● **Given data**
»»

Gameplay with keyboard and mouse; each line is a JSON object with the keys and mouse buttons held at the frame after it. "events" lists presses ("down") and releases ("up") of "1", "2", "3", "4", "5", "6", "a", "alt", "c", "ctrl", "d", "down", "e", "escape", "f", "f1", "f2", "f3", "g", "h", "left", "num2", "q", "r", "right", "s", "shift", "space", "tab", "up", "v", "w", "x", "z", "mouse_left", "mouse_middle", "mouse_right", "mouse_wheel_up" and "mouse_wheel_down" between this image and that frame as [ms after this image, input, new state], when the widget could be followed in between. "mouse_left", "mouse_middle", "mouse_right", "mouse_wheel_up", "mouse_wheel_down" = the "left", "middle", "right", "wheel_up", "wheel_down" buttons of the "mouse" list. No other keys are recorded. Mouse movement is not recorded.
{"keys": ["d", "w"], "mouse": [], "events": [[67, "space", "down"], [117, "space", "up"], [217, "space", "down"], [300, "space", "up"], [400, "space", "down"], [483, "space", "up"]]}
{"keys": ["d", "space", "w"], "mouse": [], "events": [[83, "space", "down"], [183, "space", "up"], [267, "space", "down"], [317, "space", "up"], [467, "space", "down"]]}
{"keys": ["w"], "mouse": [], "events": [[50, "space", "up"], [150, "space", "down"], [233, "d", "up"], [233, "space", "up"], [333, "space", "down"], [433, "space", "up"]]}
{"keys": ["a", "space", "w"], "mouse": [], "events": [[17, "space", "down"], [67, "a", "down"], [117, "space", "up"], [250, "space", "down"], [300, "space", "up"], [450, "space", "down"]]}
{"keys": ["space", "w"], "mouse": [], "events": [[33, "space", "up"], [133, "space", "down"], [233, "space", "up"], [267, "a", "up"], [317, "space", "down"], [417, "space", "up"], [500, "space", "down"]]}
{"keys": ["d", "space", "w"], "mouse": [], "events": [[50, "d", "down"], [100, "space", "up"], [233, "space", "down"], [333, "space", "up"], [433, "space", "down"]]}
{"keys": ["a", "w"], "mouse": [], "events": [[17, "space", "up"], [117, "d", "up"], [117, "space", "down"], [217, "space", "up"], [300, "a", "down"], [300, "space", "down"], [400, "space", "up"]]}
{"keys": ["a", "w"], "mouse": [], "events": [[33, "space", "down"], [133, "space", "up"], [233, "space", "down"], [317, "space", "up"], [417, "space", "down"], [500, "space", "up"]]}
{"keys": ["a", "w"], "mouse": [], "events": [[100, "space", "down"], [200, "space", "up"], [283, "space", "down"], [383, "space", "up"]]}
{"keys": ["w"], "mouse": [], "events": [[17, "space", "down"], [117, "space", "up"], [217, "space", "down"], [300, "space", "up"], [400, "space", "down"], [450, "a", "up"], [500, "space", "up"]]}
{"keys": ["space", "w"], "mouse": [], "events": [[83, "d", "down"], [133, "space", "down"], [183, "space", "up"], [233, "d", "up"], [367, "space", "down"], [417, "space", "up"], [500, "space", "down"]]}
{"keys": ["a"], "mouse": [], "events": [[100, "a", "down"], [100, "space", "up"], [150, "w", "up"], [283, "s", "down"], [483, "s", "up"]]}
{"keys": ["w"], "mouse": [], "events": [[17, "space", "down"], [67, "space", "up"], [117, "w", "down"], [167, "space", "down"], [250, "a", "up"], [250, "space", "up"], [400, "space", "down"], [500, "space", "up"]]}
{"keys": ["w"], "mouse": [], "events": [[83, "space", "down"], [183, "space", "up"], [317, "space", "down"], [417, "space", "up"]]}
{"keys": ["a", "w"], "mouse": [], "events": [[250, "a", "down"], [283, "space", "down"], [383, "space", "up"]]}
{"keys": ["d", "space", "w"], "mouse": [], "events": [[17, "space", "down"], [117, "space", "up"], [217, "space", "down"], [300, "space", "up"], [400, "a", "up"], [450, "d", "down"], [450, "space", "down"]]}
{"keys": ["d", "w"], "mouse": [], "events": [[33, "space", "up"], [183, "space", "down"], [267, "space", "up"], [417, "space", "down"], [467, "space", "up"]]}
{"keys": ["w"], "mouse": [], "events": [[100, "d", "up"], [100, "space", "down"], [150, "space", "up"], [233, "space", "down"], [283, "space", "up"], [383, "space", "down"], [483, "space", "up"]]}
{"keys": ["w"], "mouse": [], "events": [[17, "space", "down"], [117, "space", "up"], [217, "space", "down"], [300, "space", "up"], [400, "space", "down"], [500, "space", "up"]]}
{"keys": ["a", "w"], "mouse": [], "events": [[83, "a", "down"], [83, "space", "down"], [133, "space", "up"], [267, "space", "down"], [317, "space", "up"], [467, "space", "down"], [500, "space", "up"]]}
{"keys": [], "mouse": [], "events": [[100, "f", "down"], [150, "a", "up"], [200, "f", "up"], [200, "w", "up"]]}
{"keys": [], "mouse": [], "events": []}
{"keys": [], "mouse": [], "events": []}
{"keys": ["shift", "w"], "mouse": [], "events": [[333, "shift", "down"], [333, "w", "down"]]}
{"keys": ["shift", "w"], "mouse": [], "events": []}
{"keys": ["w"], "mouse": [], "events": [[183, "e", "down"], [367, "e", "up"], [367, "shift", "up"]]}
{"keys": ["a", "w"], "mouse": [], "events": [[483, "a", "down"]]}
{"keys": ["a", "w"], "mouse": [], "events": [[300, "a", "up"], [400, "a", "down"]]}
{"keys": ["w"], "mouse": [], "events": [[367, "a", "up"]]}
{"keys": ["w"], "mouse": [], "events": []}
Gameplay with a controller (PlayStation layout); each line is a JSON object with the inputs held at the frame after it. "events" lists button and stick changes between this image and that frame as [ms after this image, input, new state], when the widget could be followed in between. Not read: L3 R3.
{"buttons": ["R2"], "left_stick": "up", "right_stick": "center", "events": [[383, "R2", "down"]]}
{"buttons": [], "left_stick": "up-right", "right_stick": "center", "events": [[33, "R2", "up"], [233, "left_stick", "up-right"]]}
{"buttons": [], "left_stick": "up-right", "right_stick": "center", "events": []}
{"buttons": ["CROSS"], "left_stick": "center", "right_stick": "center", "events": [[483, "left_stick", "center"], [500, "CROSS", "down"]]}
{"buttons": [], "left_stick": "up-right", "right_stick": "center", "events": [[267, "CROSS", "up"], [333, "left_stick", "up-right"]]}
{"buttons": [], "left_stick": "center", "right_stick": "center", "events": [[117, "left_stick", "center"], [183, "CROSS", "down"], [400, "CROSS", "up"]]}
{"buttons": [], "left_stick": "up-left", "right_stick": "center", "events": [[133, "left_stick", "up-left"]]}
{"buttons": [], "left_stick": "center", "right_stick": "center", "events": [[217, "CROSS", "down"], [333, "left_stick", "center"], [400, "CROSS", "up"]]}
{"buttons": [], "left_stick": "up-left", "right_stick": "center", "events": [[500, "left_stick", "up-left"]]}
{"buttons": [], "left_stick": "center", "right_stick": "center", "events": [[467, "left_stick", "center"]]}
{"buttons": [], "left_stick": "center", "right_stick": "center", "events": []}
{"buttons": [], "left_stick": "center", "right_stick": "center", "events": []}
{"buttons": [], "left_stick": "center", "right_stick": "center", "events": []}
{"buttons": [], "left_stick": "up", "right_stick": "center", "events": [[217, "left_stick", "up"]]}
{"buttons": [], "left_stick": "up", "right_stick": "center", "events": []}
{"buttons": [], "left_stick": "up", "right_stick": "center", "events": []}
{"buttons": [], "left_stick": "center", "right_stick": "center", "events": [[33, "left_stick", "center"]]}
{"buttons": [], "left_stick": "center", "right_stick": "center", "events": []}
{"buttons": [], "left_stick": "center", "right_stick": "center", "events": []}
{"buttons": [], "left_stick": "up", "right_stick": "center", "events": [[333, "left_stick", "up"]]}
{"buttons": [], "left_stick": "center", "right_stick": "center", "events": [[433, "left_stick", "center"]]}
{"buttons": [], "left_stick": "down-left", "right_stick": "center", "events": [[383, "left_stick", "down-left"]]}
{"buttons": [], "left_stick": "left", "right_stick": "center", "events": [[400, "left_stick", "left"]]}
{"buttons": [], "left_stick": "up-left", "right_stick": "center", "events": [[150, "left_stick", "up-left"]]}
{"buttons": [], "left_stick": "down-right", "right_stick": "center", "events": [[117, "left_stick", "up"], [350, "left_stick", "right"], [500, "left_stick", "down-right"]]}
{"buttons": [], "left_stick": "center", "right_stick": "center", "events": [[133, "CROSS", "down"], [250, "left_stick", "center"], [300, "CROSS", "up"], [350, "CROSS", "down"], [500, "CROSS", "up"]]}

««

● **What you are asked to do**
State, as a bare number, how many lines of the listing hold the word "CROSS".

● **Solved problem**
5